On the how do things feel for humans from the inside, for example

  • some phenomena about attention
  • what is that feeling when you are e.g. missing the right word, or something seems out of place
  • what's up with psychedelics
  • & more

On the neuroscience side

  • my non-expert impression is the evidence that at least cortex is following the pattern that neurons at higher processing stages generate predictions that bias processing at lower levels is growing

I don't think predictive processing should try to explain all about humans. In one direction, animals are running on predictive processing as well, but are missing some crucial ingredient. In the opposite direction, simpler organisms had older control systems (eg hormones),we have them as well, and p.p. must be in some sense be stacked on top of that.

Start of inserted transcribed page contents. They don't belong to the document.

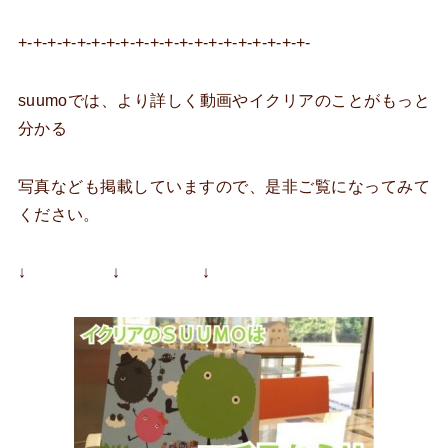
+-+-+-+-+-+-+-+-+-+-+-+-+-+-+-+-+-+-+-+-
suumoでは、より詳しく動画やイクリアのことがもっと
分かる
写真なども掲載していますので、是非ご覧になってみて
ください。
↓ ↓ ↓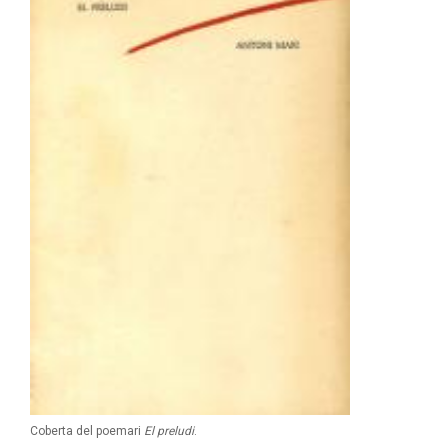
Coberta del poemari
El preludi
.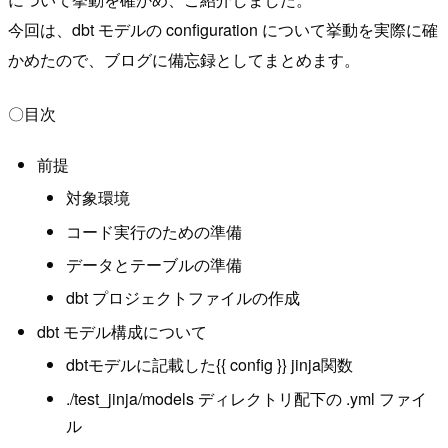
今回は、dbt モデルの configuration について挙動を実際に確
かめたので、ブログに備忘録としてまとめます。
〇目次
前提
対象環境
コード実行のための準備
データとテーブルの準備
dbt プロジェクトファイルの作成
dbt モデル構成について
dbtモデルに記載した{{ config }} jinja関数
./test_jinja/models ディレクトリ配下の .yml ファイ
ル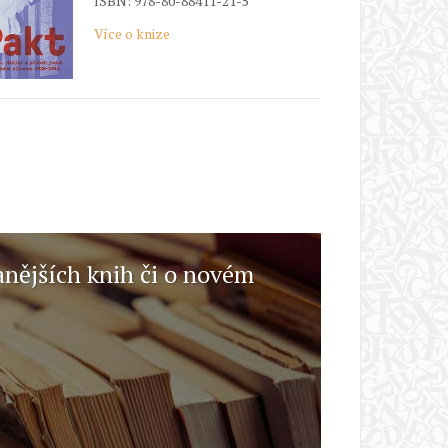
ISBN: 978-80-88411-21-5
Více o knize
anějších knih či o novém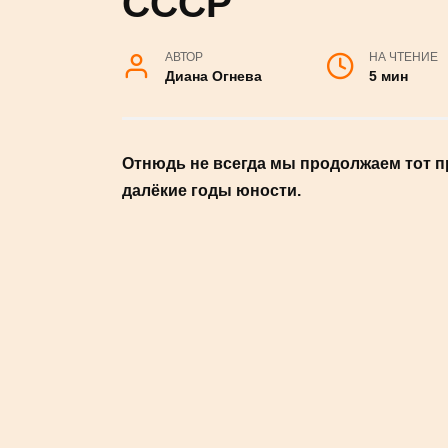
во времена СС
АВТОР
НА ЧТЕНИЕ
Диана Огнева
5 мин
Отнюдь не всегда мы продолжаем 
выбрали в далёкие годы юности.
#НОВОСТИ
Однако память о весёлой и беззабот
каждый.
Содержание
ЗАШЛИ В ЦЕХ – ТАМ САМОЛЁТ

I don't think predictive processing should try to explain all about humans. In one direction, animals are running on predictive processing as well, but are missing some crucial ingredient. In the opposite direction, simpler organisms had older control systems (eg hormones),we have them as well, and p.p. must be in some sense be stacked on top of that.

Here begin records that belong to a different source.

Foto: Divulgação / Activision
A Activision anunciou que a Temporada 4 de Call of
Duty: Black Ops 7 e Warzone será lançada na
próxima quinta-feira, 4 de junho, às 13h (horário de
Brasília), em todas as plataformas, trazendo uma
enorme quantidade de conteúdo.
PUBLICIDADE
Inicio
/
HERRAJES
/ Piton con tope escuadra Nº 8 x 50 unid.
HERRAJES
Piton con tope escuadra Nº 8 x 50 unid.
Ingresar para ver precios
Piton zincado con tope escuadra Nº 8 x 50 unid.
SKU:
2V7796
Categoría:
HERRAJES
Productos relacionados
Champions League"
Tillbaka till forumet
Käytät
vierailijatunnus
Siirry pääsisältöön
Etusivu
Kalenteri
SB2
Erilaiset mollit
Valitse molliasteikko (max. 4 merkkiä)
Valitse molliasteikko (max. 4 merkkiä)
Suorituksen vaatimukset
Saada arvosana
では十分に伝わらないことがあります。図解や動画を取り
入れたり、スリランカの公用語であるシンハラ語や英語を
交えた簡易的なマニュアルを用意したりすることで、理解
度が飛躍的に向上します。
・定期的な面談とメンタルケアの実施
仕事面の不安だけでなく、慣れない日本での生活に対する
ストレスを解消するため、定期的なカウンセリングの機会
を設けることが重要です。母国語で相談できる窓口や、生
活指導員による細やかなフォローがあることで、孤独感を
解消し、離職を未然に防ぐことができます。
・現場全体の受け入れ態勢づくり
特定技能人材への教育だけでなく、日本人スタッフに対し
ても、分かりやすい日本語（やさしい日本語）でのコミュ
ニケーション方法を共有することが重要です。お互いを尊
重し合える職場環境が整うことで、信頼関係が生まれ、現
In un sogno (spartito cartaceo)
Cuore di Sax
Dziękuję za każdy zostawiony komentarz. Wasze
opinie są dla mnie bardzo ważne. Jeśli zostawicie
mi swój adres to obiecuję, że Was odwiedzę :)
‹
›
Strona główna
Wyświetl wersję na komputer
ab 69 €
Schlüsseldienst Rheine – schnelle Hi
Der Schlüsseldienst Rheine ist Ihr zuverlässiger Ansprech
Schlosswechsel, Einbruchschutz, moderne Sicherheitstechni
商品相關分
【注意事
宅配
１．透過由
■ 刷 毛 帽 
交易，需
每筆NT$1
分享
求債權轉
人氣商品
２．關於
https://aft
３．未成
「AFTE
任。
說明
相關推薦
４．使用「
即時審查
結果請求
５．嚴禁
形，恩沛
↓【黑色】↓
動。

For what it's worth, I actually do expect that something like predictive processing is also going on with other systems built out of stuff that is not neurons, such as control systems that use steroids (which include hormones in animals) or RNA or other things for signaling and yet other things for determining set points and error distances. As I have mentioned, I think of living things as being in the same category as steam engine governors and thermostats, all united by the operation of control systems that locally decrease entropy and produce information. Obviously there are distinctions that are interesting and important for in various ways, but also important ways in which these distinctions are distractions from the common mechanism powering everything we care about.

We can't literally call this predictive coding since that theory is about neurons and brains, so a better name with appropriate historical precedence might be something like a "cybernetic" theory of life, although unfortunately cybernetics has been cheapened over the years in ways that make that ring of hokum, so maybe there is some other way to name this idea that avoids that issue.

Desire and aversion are what it feels like to notice prediction error is high and for the brain to take actions it predicts will lower it either by something happening (seeing sensory input) or not happening (not seeing sensory input), respectively.

What? It seems like there's more to "good" and "bad" than "familiar" and "surprising", respectively. Things can be unpleasant and familiar, or surprising and good.